Association of Test Publishers (ATP) Conference 2019 kicks off next week, and in addition to reconnecting with friends, colleagues, and clients, we’re looking forward to sharing ideas and discussing the latest innovations in testing. Among so many important topics, we’re excited to discuss, share our ideas, and hear other’s opinions and experiences regarding the following:
New Methods in Test Security
Today, it’s not a question of whether a test taker will try to steal your content, but when. In an era where cameras can be in an examinee’s contact lens, PSI has been using data forensics, facial recognition, and Artificial Intelligence (AI) to help identify these test takers even when traditional security precautions cannot; We’re looking forward to sharing how we’ve challenged the status quo of testing security and evolved its technology and products for today and tomorrow.
As we watch remote proctoring grow, the future of remote programs has evolving security needs. By actively piloting the role of AI and machine learning in proctoring in a deliberate and research-driven way, we’re learning how this will give testing organizations increased confidence in adopting this delivery approach.
Showing a critical evaluation path for whether programs are ready for a remote proctoring delivery method is a key consideration, so we’re looking forward to hearing David Foster, Liberty Munson, and Manny Straehle’s session that digs into this question.
We’re also excited about Ben Taylor’s presentation on the past, present, and future with AI. This is geared up to be an awesome exploration of the true possibilities of AI, not just the hype or horror stories that we read about in the press.
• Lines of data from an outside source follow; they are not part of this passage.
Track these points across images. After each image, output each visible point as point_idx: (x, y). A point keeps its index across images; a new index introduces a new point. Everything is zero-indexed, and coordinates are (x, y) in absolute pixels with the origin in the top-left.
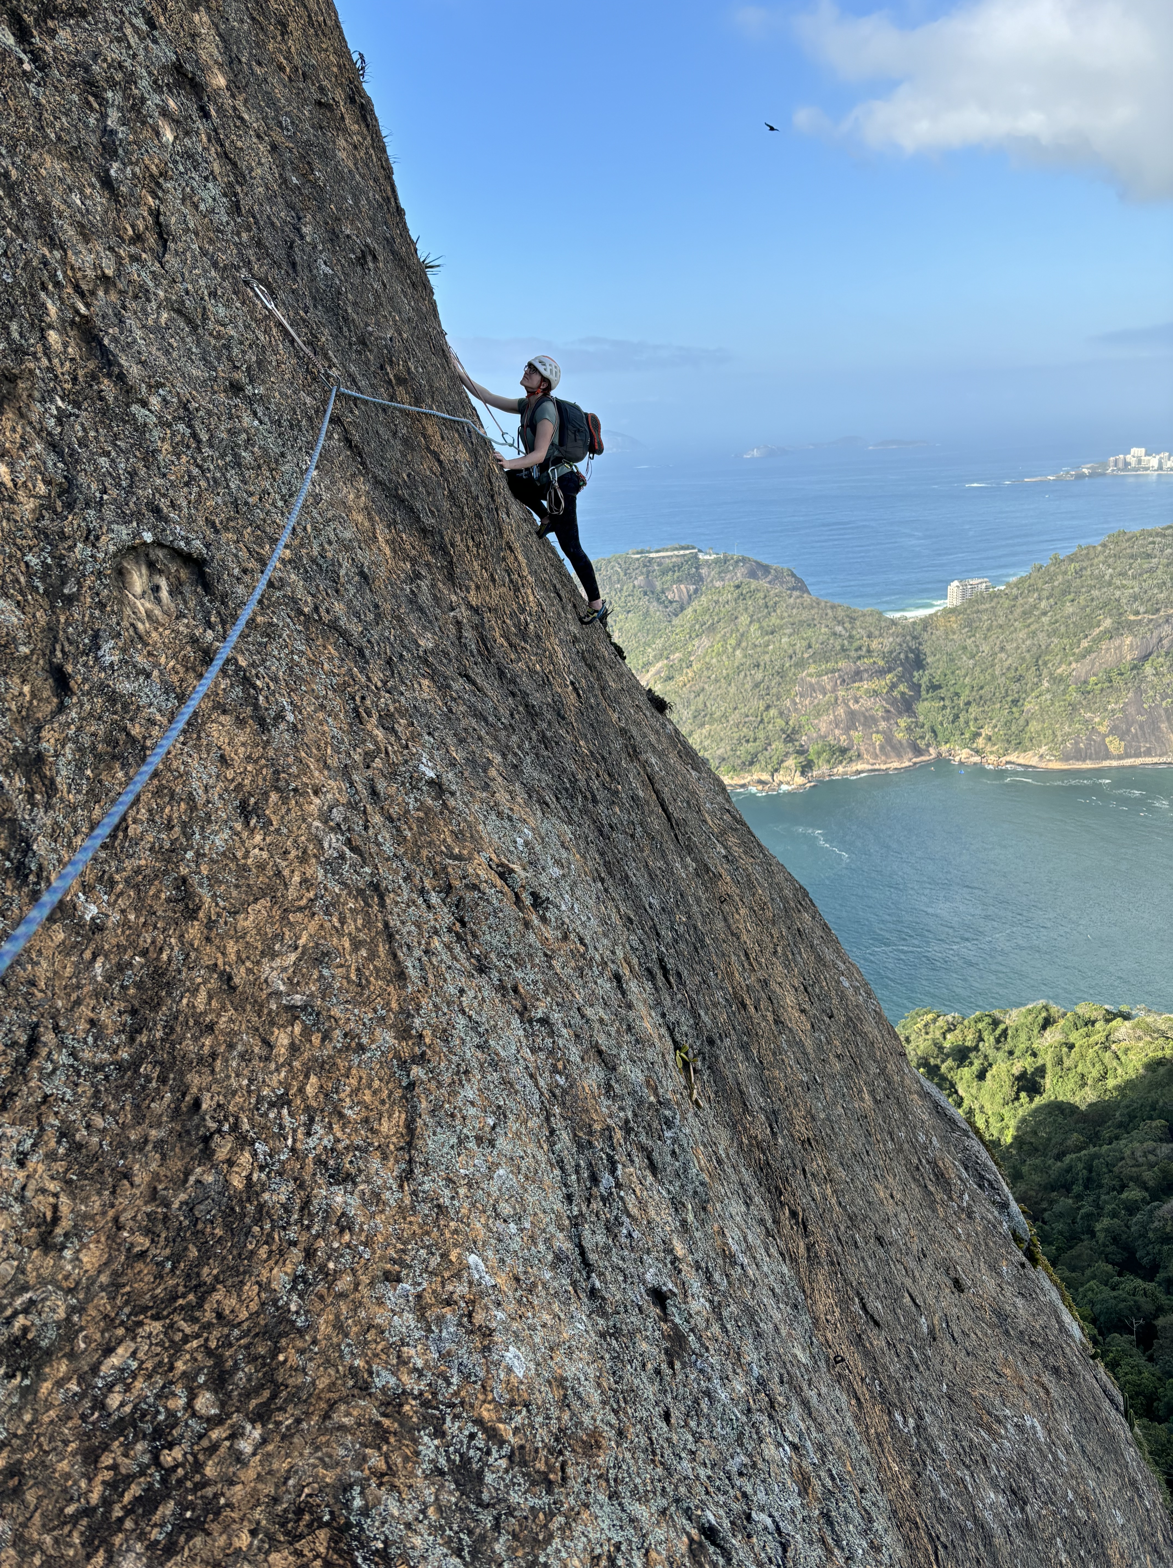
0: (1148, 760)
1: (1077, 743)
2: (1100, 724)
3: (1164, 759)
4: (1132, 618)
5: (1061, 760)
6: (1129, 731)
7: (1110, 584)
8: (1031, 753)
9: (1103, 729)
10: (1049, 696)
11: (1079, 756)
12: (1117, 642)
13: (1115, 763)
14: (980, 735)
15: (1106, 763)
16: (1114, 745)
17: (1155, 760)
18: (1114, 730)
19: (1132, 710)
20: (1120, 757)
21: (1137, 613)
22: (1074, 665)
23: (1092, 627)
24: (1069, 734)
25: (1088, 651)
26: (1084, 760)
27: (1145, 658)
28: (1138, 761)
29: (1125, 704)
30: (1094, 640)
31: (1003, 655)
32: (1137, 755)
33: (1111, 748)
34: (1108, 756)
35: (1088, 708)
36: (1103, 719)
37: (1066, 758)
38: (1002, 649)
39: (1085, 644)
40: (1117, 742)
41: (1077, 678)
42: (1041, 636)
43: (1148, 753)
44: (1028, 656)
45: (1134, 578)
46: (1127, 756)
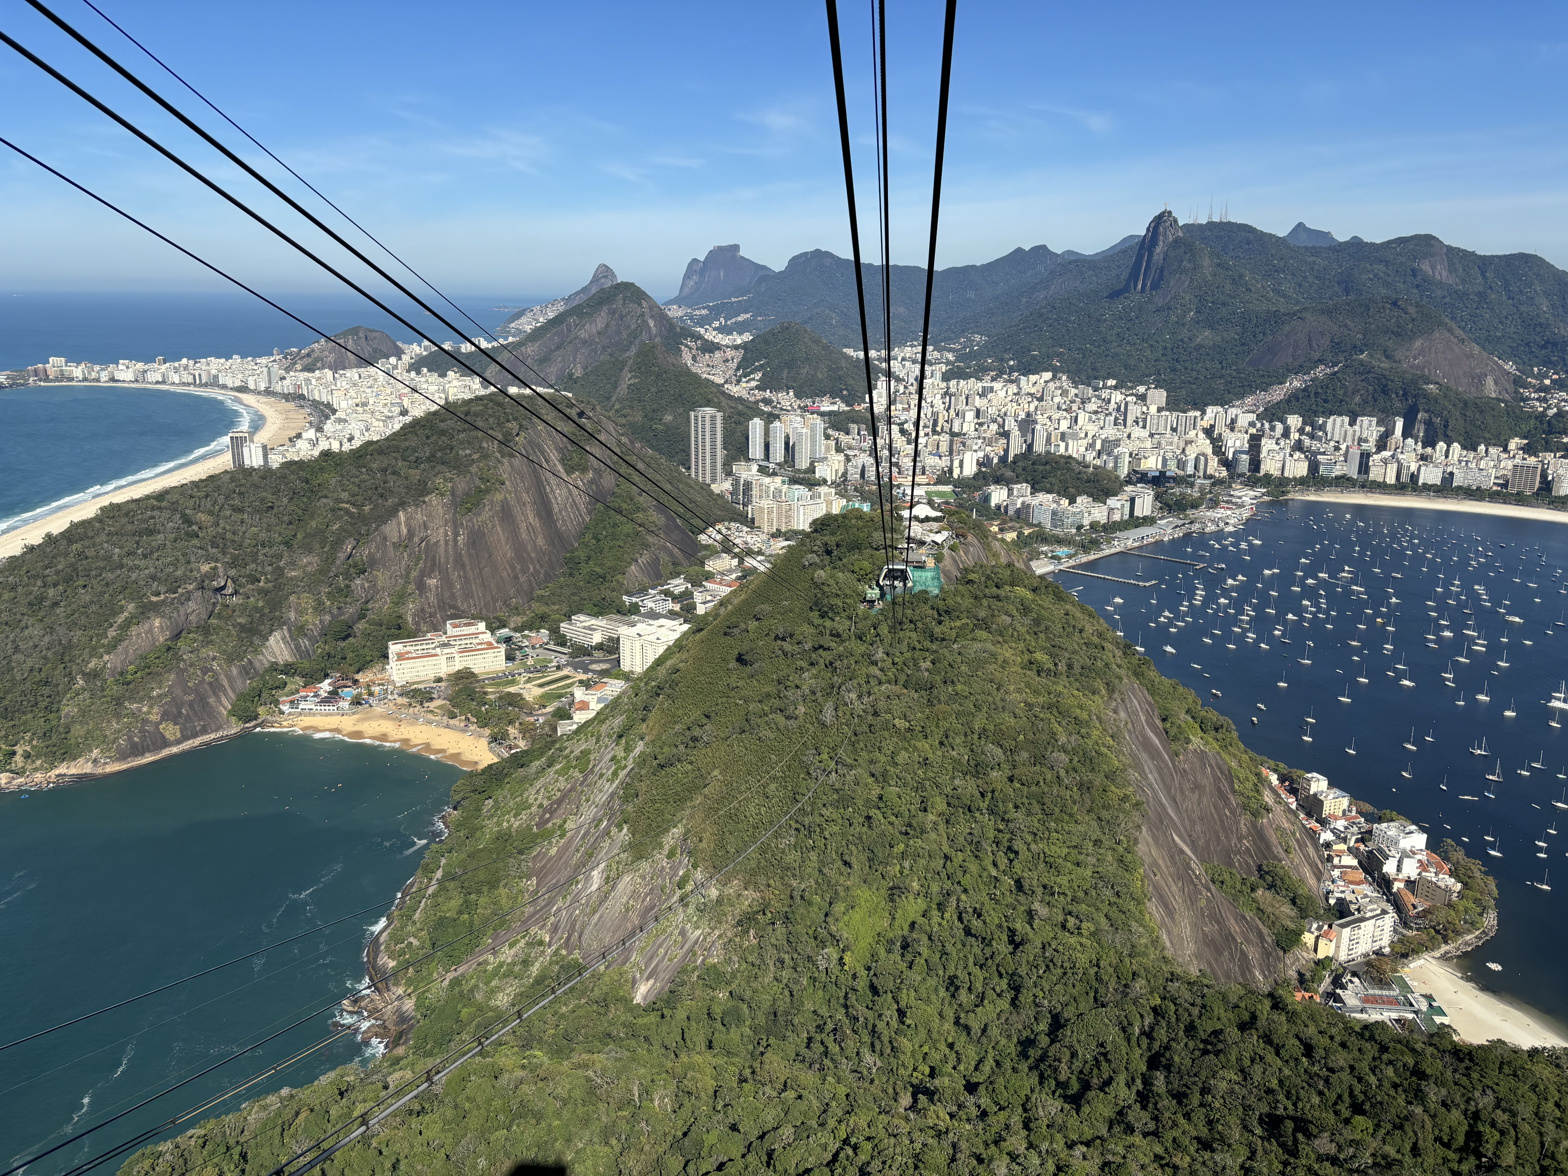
0: (206, 738)
1: (130, 738)
2: (149, 713)
3: (219, 734)
4: (154, 599)
5: (118, 760)
6: (180, 713)
7: (121, 566)
8: (81, 760)
9: (154, 718)
10: (87, 695)
11: (137, 750)
12: (147, 626)
13: (175, 750)
14: (14, 753)
15: (165, 752)
16: (170, 731)
17: (213, 736)
18: (165, 716)
19: (178, 691)
20: (178, 742)
21: (158, 594)
22: (106, 658)
23: (115, 614)
24: (120, 731)
25: (118, 640)
26: (142, 754)
27: (177, 636)
28: (197, 742)
29: (170, 687)
30: (120, 627)
31: (19, 657)
32: (195, 735)
33: (168, 735)
34: (166, 744)
35: (132, 699)
36: (151, 707)
37: (123, 756)
38: (17, 649)
39: (112, 633)
40: (171, 727)
41: (113, 670)
42: (61, 631)
43: (204, 731)
44: (50, 655)
45: (145, 556)
46: (185, 738)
At PSI, we're often asked what the “correct” standard is. People want to know about the percent correct or the pass rate, but the “correct” standard is the one that supports the mission of the organization and is consistent with the intended meaning of the credential. We’re looking forward to our panel on issues related to standard-setting studies from the perspective of a psychometrician, a participant, and an organization’s decision maker.
Recertification is getting more attention. We can work together as an industry to get closer to a shared understanding of its purpose, develop best practices, and help inform the public’s and regulators’ mindset on the topic.
Maintenance of certification is so varied because it’s complex. Having a better understanding of the different design decisions involved will help ensure that we achieve our objectives through the processes we put in place. This is why we’re excited to explore some key questions at ATP 2019:
- Should an assessment component be required for recertification?
- If used, should the recertification exam be the same as the initial certification exam or a different exam?
- Should continuing education be a requirement for recertification?
- Should recertification models differ by subgroup characteristics, such as years of experience, specialty area, or work setting?
We’re also looking forward to hearing the trends and innovative ideas in recertification and renewal, gathered from the results of the ATP Certification and Licensure division subcommittee’s survey of credentialing organizations.
Assessment Innovation and the Validity-Diversity Dilemma: Challenges and Opportunities
Organizations that use test scores to make high stakes decisions about people, such as college admissions and employee selection, often face challenges in balancing competing goals. For example, validity in predicting scholarship and effectiveness, utility, and diversity. This is especially true with cognitively-loaded assessments that tend to be the most predictive of important outcomes related to academic and job success. At the same time, these measures by themselves may manifest exclusionary impact for certain demographic groups with respect to test performance, resulting in lower selection rates and less diversity (i.e., adverse impact).
Validity-diversity dilemma can be addressed by examining recent trends, such as technology-enhanced measurement, increased use of non-cognitive measures, and scoring techniques (e.g., stealth measurement). We look forward to discussing this in more detail at ATP.
As psychometricians, practitioners, and innovators, we’re excited to not only share our knowledge about scoring, fairness, and the latest methods in test security, but to learn what other top researchers are doing as well. We’re looking forward to lively conversations and interesting sessions at ATP Conference 2019!